I tend to think its putting the memory on the package. Putting the memory on the package has given the M1 over 400GB/s which is a good 4x that on a usual dual channel x64 CPU and the latency is half that of going out to a DRAM slot. That is drastic and I remember when the northbrige was first folded into the CPU by AMD with the Athlon and it had a similarly big improvements in performance. It also reduces power consumption a lot.

The cost is flexibility and I think for now they don't want to move to fixed RAM configurations. The X3D approach from AMD gets a good bunch of the benefits by just putting lots of cache on board.

Apple got a lot of performance out of not a lot of watts.

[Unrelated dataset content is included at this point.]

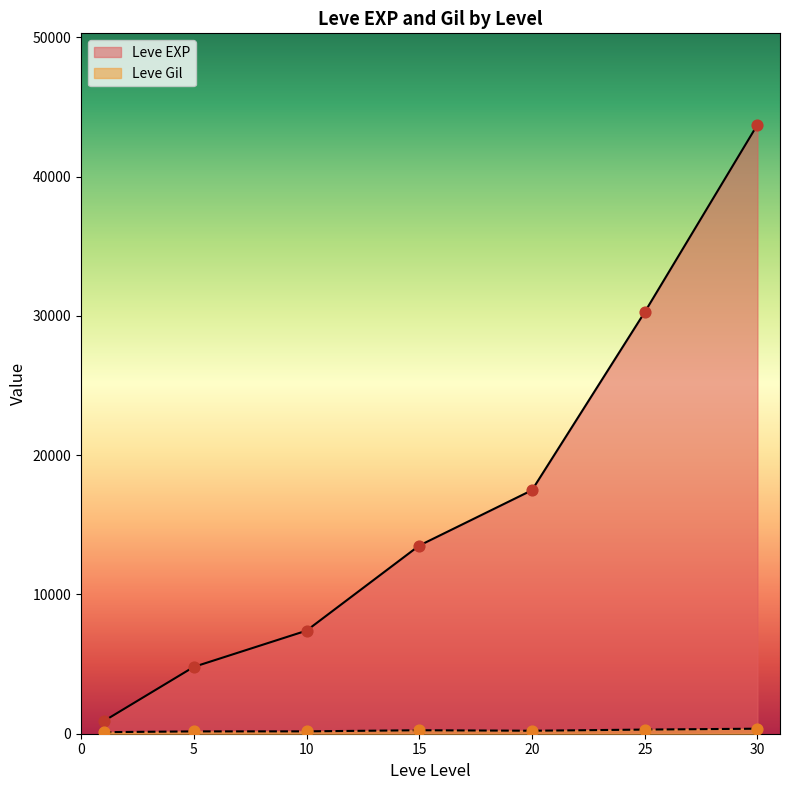

At which category is the sum across all series the highest?

30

One other possibility on power saving is the way Apple ramps the clockspeed. Its quite slow to increase from its 1Ghz idle to 3.2Ghz, about 100ms and it doesn't even start for 40ms. With tiny little bursts of activity like web browsing and such this slow transition likely saves a lot of power at a cost of absolute responsiveness.

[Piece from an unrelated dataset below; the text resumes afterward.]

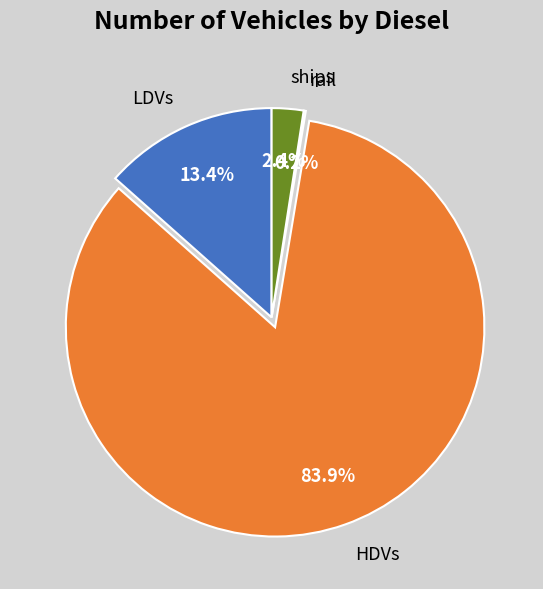

Does any single category account for the majority?

Yes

> and the latency is half that of going out to a DRAM slot.

No, it's not. DRAM latency on Apple Silicon is significantly higher than on the desktop, mainly because they use LPDDR which has higher latencies.

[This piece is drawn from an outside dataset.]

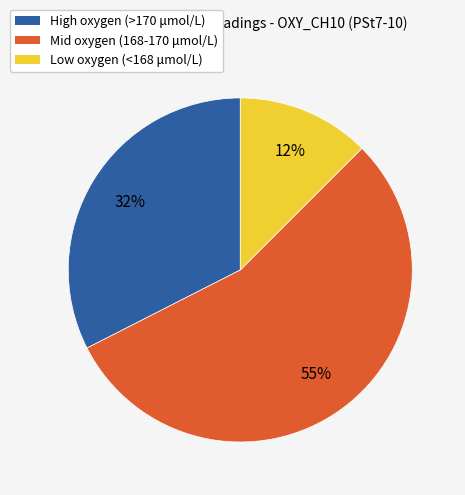

Which slice is the smallest?

Low oxygen (<168 μmol/L)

I was going to mention this as well.

Source: chipsandcheese.com memory latency graphs

Yes, this saves a lot of power and adds performance. But destroys your eco system and annoys a vocal user base. Apple has no eco system and lots of fans, so they are playing their cards right.

A small reason for less power consumption with on die RAM is that you don't need active termination, which does use a few watts of power. It isn't the main reason that the Macs use less power, though.

this slow transition likely saves a lot of power at a cost of absolute responsiveness.

Not necessarily. Running longer at a slower speed may consume more energy overall, which is why "race to sleep" is a thing. Ideally the clock would be completely stopped most of the time. I suspect it's just because Apple are more familiar with their own SoC design and have optimised the frequency control to work with their software.

Memory bandwidth is not what makes the CPU fast and efficiency. The CPU doesn’t even have access to the full Apple Silicon bandwidth.

On package memory increases efficiency, not speed.

However, most of the speed and efficiency advantages are in the design.